• _Text segment_:
Evercore brought in to sell failing BusinessWeek
MCGRAW-HILL has hired boutique investment bank Evercore Partners to find it a buyer for its loss-making BusinessWeek magazine, according to sources close to the company.
BusinessWeek occupies a niche that includes titles such as Forbes, Fortune and Money. Along with its peers, it has suffered a precipitous drop in ad revenue, in part because of the recession.
On a more fundamental level, subscriptions are falling as the wealth of free business news online steals market share.
“The sale of BusinessWeek would be a positive for McGraw Hill,” said Piper Jaffray analyst Peter Appert. “It eliminates a money-losing business, it removes a management distraction and it demonstrates to investors that the company is taking a more proactive stance in trying to optimise its portfolio.”
Appert estimates that the publication loses about $10m (£6.1m) to $20m a year on about $130m in revenue.
The difficulty facing McGraw, and other print publication owners, is finding buyers, with print media deals scarcer than ever.
“My estimate is somebody’s going to pay zero for it,” Appert said.

• _Information provided_:
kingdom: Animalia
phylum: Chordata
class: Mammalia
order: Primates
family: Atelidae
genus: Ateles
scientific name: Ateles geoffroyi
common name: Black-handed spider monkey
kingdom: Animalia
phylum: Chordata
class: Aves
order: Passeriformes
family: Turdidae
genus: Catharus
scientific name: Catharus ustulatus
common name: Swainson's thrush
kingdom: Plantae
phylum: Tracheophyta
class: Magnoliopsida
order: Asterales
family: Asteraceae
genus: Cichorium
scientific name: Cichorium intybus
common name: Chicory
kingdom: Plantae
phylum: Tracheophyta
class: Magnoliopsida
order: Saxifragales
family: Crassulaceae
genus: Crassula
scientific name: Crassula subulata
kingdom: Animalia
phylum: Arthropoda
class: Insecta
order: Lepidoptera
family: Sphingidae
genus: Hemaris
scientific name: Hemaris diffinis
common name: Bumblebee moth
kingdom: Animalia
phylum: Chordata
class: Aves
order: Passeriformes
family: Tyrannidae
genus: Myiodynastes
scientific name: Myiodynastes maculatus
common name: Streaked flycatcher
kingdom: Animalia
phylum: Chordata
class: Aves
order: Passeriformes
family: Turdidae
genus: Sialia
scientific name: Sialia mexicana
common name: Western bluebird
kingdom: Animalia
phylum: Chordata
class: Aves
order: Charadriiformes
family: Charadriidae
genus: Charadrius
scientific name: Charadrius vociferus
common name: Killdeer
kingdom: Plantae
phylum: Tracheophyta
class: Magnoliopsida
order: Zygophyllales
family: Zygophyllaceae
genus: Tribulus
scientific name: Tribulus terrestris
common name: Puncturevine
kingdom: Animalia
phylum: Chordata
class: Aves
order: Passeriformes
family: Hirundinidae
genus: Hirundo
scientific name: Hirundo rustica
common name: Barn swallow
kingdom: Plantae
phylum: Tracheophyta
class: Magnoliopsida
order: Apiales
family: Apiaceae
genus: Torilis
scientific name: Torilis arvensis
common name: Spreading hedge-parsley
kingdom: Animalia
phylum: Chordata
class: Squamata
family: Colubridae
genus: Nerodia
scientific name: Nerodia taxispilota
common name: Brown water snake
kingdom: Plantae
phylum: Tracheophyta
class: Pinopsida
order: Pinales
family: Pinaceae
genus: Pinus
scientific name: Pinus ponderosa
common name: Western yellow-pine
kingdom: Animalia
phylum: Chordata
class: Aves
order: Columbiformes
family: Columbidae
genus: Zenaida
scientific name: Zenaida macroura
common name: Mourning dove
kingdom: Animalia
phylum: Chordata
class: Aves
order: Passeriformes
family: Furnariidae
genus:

• _Task to carry out_: Extend the news article about McGraw-Hill's effort to sell BusinessWeek, beginning immediately after its final sentence.

• _Task result_:
Evercore declined to comment on reports of the search for a buyer, but said that it was “exploring strategic options” for BusinessWeek.
ROGER ALTMAN CHAIRMAN
EVERCORE PARTNERS
Established in 1996, Evercore Partners is an investment banking boutique which provides advisory services to multinational corporations and financial sponsors on mergers, acquisitions, divestitures, restructurings and other strategic corporate transactions. Earlier this week, data from Dealogic showed that boutique investment firms such as Evercore have grown their shares of advisory fees as companies increasingly turn to smaller firms, with less of a conflict of interest than can be found at large investment banks. Boutique banks have accounted for a record 14 per cent of global merger and acquisition fees so far this year.